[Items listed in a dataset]
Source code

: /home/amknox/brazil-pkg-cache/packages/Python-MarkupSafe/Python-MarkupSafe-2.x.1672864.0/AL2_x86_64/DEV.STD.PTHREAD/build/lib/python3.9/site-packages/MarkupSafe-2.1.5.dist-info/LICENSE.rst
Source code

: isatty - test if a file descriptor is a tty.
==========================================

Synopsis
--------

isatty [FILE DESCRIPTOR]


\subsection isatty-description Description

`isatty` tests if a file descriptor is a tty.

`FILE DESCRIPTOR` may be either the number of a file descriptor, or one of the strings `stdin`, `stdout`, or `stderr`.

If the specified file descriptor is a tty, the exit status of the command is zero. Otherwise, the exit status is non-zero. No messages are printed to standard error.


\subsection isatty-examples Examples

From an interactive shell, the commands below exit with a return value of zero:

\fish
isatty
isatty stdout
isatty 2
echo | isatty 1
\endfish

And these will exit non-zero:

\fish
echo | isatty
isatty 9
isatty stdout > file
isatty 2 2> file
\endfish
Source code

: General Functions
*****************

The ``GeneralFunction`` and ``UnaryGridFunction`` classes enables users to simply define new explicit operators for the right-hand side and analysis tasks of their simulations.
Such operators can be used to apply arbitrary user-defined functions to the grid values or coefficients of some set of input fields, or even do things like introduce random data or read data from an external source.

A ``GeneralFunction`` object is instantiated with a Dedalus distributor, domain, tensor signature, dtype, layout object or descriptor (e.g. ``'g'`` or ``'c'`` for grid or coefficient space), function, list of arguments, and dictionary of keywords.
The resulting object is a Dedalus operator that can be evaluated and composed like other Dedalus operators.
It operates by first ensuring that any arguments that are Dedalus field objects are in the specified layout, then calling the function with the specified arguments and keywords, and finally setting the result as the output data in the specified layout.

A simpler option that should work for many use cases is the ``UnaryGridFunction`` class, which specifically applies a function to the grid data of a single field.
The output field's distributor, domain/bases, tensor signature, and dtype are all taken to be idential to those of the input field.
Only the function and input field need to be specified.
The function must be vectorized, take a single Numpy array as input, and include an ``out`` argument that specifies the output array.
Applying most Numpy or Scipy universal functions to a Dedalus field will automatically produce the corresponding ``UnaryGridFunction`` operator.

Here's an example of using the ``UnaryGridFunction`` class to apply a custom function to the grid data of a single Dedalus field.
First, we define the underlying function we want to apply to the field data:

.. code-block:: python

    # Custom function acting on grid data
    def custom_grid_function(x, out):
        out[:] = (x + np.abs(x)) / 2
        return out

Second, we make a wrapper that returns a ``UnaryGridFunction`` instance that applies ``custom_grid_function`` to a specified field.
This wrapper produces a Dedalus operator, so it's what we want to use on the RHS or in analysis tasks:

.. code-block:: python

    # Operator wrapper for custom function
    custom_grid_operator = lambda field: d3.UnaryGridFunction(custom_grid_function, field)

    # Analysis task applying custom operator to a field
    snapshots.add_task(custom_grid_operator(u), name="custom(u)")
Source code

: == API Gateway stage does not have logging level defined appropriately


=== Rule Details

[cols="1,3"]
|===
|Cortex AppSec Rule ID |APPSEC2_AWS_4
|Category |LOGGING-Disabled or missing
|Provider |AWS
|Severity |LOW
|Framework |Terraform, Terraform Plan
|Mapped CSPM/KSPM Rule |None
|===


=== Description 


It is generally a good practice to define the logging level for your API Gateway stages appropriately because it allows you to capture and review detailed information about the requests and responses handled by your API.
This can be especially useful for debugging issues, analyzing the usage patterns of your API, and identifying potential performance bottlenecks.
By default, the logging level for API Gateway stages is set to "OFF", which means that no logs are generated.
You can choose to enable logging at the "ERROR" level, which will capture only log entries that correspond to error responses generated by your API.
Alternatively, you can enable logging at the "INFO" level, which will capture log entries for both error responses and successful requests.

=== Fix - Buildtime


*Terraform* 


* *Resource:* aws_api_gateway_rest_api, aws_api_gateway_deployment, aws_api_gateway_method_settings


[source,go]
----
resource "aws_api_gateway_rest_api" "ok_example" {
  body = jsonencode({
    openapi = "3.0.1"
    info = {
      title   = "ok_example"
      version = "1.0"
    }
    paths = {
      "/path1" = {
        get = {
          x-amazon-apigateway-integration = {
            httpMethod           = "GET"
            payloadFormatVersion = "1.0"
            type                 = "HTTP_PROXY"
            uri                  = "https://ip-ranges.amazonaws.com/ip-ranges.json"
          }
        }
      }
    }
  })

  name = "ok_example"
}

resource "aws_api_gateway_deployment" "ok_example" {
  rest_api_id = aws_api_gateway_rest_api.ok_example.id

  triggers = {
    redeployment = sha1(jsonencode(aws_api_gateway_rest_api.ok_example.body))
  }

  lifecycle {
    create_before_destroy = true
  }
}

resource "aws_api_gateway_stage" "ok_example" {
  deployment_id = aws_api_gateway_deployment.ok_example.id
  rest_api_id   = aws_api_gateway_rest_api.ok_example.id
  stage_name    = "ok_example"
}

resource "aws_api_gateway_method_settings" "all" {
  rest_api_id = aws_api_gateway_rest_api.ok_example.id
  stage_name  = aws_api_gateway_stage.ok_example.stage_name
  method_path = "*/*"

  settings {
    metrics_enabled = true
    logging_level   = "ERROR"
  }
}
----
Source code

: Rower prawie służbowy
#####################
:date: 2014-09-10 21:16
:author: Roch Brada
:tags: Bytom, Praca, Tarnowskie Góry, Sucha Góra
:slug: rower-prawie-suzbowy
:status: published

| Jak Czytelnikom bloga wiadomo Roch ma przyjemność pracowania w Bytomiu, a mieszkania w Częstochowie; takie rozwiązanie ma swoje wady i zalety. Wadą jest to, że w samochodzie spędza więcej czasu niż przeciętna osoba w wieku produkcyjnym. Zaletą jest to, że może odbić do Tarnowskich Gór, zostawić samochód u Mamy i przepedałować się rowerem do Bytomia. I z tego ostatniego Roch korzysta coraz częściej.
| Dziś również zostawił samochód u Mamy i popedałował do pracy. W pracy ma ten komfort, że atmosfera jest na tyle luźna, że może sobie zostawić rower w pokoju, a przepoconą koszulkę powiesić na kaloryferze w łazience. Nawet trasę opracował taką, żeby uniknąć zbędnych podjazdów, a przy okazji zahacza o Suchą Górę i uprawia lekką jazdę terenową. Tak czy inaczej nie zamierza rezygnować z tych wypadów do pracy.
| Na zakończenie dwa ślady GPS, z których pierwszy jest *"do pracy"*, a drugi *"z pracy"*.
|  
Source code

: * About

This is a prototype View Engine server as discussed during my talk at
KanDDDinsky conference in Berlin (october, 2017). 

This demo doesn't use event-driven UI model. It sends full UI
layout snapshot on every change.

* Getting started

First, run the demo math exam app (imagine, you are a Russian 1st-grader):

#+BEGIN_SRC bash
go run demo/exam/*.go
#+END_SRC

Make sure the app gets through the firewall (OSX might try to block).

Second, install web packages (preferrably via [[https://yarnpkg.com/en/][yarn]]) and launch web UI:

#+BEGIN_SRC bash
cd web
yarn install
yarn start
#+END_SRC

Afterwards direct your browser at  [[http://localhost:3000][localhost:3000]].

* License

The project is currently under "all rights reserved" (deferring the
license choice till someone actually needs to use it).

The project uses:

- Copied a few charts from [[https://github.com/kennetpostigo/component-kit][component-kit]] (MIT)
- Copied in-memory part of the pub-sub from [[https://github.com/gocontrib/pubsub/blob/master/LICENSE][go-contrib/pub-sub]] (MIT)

▶ TO DO: What is needed is a word-for-word copy of all the entries.

▶ SOLUTION TO THIS EXERCISE:
Source code

: /home/amknox/brazil-pkg-cache/packages/Python-MarkupSafe/Python-MarkupSafe-2.x.1672864.0/AL2_x86_64/DEV.STD.PTHREAD/build/lib/python3.9/site-packages/MarkupSafe-2.1.5.dist-info/LICENSE.rst
Source code

: isatty - test if a file descriptor is a tty.
==========================================

Synopsis
--------

isatty [FILE DESCRIPTOR]


\subsection isatty-description Description

`isatty` tests if a file descriptor is a tty.

`FILE DESCRIPTOR` may be either the number of a file descriptor, or one of the strings `stdin`, `stdout`, or `stderr`.

If the specified file descriptor is a tty, the exit status of the command is zero. Otherwise, the exit status is non-zero. No messages are printed to standard error.


\subsection isatty-examples Examples

From an interactive shell, the commands below exit with a return value of zero:

\fish
isatty
isatty stdout
isatty 2
echo | isatty 1
\endfish

And these will exit non-zero:

\fish
echo | isatty
isatty 9
isatty stdout > file
isatty 2 2> file
\endfish
Source code

: General Functions
*****************

The ``GeneralFunction`` and ``UnaryGridFunction`` classes enables users to simply define new explicit operators for the right-hand side and analysis tasks of their simulations.
Such operators can be used to apply arbitrary user-defined functions to the grid values or coefficients of some set of input fields, or even do things like introduce random data or read data from an external source.

A ``GeneralFunction`` object is instantiated with a Dedalus distributor, domain, tensor signature, dtype, layout object or descriptor (e.g. ``'g'`` or ``'c'`` for grid or coefficient space), function, list of arguments, and dictionary of keywords.
The resulting object is a Dedalus operator that can be evaluated and composed like other Dedalus operators.
It operates by first ensuring that any arguments that are Dedalus field objects are in the specified layout, then calling the function with the specified arguments and keywords, and finally setting the result as the output data in the specified layout.

A simpler option that should work for many use cases is the ``UnaryGridFunction`` class, which specifically applies a function to the grid data of a single field.
The output field's distributor, domain/bases, tensor signature, and dtype are all taken to be idential to those of the input field.
Only the function and input field need to be specified.
The function must be vectorized, take a single Numpy array as input, and include an ``out`` argument that specifies the output array.
Applying most Numpy or Scipy universal functions to a Dedalus field will automatically produce the corresponding ``UnaryGridFunction`` operator.

Here's an example of using the ``UnaryGridFunction`` class to apply a custom function to the grid data of a single Dedalus field.
First, we define the underlying function we want to apply to the field data:

.. code-block:: python

    # Custom function acting on grid data
    def custom_grid_function(x, out):
        out[:] = (x + np.abs(x)) / 2
        return out

Second, we make a wrapper that returns a ``UnaryGridFunction`` instance that applies ``custom_grid_function`` to a specified field.
This wrapper produces a Dedalus operator, so it's what we want to use on the RHS or in analysis tasks:

.. code-block:: python

    # Operator wrapper for custom function
    custom_grid_operator = lambda field: d3.UnaryGridFunction(custom_grid_function, field)

    # Analysis task applying custom operator to a field
    snapshots.add_task(custom_grid_operator(u), name="custom(u)")
Source code

: == API Gateway stage does not have logging level defined appropriately


=== Rule Details

[cols="1,3"]
|===
|Cortex AppSec Rule ID |APPSEC2_AWS_4
|Category |LOGGING-Disabled or missing
|Provider |AWS
|Severity |LOW
|Framework |Terraform, Terraform Plan
|Mapped CSPM/KSPM Rule |None
|===


=== Description 


It is generally a good practice to define the logging level for your API Gateway stages appropriately because it allows you to capture and review detailed information about the requests and responses handled by your API.
This can be especially useful for debugging issues, analyzing the usage patterns of your API, and identifying potential performance bottlenecks.
By default, the logging level for API Gateway stages is set to "OFF", which means that no logs are generated.
You can choose to enable logging at the "ERROR" level, which will capture only log entries that correspond to error responses generated by your API.
Alternatively, you can enable logging at the "INFO" level, which will capture log entries for both error responses and successful requests.

=== Fix - Buildtime


*Terraform* 


* *Resource:* aws_api_gateway_rest_api, aws_api_gateway_deployment, aws_api_gateway_method_settings


[source,go]
----
resource "aws_api_gateway_rest_api" "ok_example" {
  body = jsonencode({
    openapi = "3.0.1"
    info = {
      title   = "ok_example"
      version = "1.0"
    }
    paths = {
      "/path1" = {
        get = {
          x-amazon-apigateway-integration = {
            httpMethod           = "GET"
            payloadFormatVersion = "1.0"
            type                 = "HTTP_PROXY"
            uri                  = "https://ip-ranges.amazonaws.com/ip-ranges.json"
          }
        }
      }
    }
  })

  name = "ok_example"
}

resource "aws_api_gateway_deployment" "ok_example" {
  rest_api_id = aws_api_gateway_rest_api.ok_example.id

  triggers = {
    redeployment = sha1(jsonencode(aws_api_gateway_rest_api.ok_example.body))
  }

  lifecycle {
    create_before_destroy = true
  }
}

resource "aws_api_gateway_stage" "ok_example" {
  deployment_id = aws_api_gateway_deployment.ok_example.id
  rest_api_id   = aws_api_gateway_rest_api.ok_example.id
  stage_name    = "ok_example"
}

resource "aws_api_gateway_method_settings" "all" {
  rest_api_id = aws_api_gateway_rest_api.ok_example.id
  stage_name  = aws_api_gateway_stage.ok_example.stage_name
  method_path = "*/*"

  settings {
    metrics_enabled = true
    logging_level   = "ERROR"
  }
}
----
Source code

: Rower prawie służbowy
#####################
:date: 2014-09-10 21:16
:author: Roch Brada
:tags: Bytom, Praca, Tarnowskie Góry, Sucha Góra
:slug: rower-prawie-suzbowy
:status: published

| Jak Czytelnikom bloga wiadomo Roch ma przyjemność pracowania w Bytomiu, a mieszkania w Częstochowie; takie rozwiązanie ma swoje wady i zalety. Wadą jest to, że w samochodzie spędza więcej czasu niż przeciętna osoba w wieku produkcyjnym. Zaletą jest to, że może odbić do Tarnowskich Gór, zostawić samochód u Mamy i przepedałować się rowerem do Bytomia. I z tego ostatniego Roch korzysta coraz częściej.
| Dziś również zostawił samochód u Mamy i popedałował do pracy. W pracy ma ten komfort, że atmosfera jest na tyle luźna, że może sobie zostawić rower w pokoju, a przepoconą koszulkę powiesić na kaloryferze w łazience. Nawet trasę opracował taką, żeby uniknąć zbędnych podjazdów, a przy okazji zahacza o Suchą Górę i uprawia lekką jazdę terenową. Tak czy inaczej nie zamierza rezygnować z tych wypadów do pracy.
| Na zakończenie dwa ślady GPS, z których pierwszy jest *"do pracy"*, a drugi *"z pracy"*.
|  
Source code

: * About

This is a prototype View Engine server as discussed during my talk at
KanDDDinsky conference in Berlin (october, 2017). 

This demo doesn't use event-driven UI model. It sends full UI
layout snapshot on every change.

* Getting started

First, run the demo math exam app (imagine, you are a Russian 1st-grader):

#+BEGIN_SRC bash
go run demo/exam/*.go
#+END_SRC

Make sure the app gets through the firewall (OSX might try to block).

Second, install web packages (preferrably via [[https://yarnpkg.com/en/][yarn]]) and launch web UI:

#+BEGIN_SRC bash
cd web
yarn install
yarn start
#+END_SRC

Afterwards direct your browser at  [[http://localhost:3000][localhost:3000]].

* License

The project is currently under "all rights reserved" (deferring the
license choice till someone actually needs to use it).

The project uses:

- Copied a few charts from [[https://github.com/kennetpostigo/component-kit][component-kit]] (MIT)
- Copied in-memory part of the pub-sub from [[https://github.com/gocontrib/pubsub/blob/master/LICENSE][go-contrib/pub-sub]] (MIT)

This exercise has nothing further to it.